▸ Information shown
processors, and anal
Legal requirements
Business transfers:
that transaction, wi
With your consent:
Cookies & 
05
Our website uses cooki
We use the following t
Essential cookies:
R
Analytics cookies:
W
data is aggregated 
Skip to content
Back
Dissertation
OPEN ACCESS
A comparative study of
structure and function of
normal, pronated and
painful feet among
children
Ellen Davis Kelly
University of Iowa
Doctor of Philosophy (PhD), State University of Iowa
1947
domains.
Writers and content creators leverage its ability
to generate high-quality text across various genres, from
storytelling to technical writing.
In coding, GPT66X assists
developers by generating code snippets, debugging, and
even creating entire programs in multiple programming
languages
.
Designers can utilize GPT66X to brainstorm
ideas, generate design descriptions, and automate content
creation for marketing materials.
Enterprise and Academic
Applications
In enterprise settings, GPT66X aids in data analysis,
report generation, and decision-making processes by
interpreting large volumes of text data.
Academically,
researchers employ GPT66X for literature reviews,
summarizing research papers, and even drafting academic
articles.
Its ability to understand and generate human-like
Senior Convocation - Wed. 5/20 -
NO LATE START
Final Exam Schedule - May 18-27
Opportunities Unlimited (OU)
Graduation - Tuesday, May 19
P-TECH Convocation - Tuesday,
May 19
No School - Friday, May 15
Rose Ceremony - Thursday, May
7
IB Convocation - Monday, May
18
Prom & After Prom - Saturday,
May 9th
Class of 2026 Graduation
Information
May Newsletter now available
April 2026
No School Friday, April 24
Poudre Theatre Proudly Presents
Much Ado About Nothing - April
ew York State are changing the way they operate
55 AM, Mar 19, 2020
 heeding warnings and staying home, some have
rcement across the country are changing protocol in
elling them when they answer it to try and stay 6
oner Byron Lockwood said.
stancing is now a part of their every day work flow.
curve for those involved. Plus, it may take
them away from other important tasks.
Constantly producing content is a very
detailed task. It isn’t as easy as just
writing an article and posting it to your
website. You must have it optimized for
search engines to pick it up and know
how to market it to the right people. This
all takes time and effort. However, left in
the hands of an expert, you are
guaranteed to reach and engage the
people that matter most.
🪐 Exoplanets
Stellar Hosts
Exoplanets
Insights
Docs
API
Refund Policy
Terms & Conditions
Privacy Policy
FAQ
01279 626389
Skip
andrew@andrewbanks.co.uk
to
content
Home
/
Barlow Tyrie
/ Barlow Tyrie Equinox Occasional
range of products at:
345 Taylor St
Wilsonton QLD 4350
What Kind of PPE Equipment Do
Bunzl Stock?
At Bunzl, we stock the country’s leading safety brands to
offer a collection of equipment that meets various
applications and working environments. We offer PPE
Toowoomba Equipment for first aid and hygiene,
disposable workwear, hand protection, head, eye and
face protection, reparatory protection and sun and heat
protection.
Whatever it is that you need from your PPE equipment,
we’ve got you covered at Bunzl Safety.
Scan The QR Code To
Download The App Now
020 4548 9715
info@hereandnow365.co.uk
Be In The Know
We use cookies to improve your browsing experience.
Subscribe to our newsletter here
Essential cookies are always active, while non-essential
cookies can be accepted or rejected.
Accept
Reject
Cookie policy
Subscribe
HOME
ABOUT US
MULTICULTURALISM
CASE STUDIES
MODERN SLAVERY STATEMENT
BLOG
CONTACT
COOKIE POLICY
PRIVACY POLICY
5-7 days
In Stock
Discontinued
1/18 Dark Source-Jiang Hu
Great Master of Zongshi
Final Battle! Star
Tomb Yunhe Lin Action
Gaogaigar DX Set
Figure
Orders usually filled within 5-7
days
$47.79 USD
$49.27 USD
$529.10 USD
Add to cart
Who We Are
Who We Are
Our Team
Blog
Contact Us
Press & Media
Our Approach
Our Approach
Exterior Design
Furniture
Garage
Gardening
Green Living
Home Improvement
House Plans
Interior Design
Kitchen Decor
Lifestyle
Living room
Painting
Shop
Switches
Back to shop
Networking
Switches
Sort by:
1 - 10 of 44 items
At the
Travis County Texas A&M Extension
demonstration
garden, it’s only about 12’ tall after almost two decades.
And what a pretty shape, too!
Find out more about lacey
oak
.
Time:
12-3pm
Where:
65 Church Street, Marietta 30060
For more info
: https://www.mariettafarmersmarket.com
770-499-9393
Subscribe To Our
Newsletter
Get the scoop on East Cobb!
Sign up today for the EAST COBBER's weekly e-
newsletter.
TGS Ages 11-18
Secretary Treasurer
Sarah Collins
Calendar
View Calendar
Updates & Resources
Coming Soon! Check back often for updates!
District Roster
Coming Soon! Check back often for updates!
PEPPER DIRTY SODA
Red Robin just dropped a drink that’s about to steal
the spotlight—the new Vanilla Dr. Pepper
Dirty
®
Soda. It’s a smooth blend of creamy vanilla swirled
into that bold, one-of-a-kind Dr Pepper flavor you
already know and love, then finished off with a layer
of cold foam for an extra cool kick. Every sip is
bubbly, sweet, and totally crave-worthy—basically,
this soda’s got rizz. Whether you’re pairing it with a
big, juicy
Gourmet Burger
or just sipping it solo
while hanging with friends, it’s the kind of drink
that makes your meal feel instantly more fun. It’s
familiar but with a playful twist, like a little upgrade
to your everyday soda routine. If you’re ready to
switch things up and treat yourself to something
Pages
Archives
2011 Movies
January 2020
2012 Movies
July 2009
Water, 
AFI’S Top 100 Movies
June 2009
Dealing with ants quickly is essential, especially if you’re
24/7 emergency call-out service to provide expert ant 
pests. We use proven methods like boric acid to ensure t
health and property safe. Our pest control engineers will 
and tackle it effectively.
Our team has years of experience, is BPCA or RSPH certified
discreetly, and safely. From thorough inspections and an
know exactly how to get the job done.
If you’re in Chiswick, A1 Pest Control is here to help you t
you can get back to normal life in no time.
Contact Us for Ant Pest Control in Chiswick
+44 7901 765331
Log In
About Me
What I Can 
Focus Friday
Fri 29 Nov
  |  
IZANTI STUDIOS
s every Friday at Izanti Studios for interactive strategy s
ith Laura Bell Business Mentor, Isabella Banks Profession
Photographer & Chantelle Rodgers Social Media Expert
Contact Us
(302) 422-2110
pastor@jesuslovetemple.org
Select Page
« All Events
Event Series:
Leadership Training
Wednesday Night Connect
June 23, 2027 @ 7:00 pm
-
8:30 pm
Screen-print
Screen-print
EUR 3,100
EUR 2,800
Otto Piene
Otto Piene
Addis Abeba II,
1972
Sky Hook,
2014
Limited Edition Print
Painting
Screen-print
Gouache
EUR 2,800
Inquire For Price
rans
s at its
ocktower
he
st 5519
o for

▸ Exercise directions
Write the lines from the very first one above through the line containing "developers by generating" as a JSON list of strings, one string per line, leaving out blank lines.

▸ Your response
[
  "processors, and anal",
  "Legal requirements",
  "Business transfers:",
  "that transaction, wi",
  "With your consent:",
  "Cookies & ",
  "05",
  "Our website uses cooki",
  "We use the following t",
  "Essential cookies:",
  "R",
  "Analytics cookies:",
  "W",
  "data is aggregated ",
  "Skip to content",
  "Back",
  "Dissertation",
  "OPEN ACCESS",
  "A comparative study of",
  "structure and function of",
  "normal, pronated and",
  "painful feet among",
  "children",
  "Ellen Davis Kelly",
  "University of Iowa",
  "Doctor of Philosophy (PhD), State University of Iowa",
  "1947",
  "domains.",
  "Writers and content creators leverage its ability",
  "to generate high-quality text across various genres, from",
  "storytelling to technical writing.",
  "In coding, GPT66X assists",
  "developers by generating code snippets, debugging, and"
]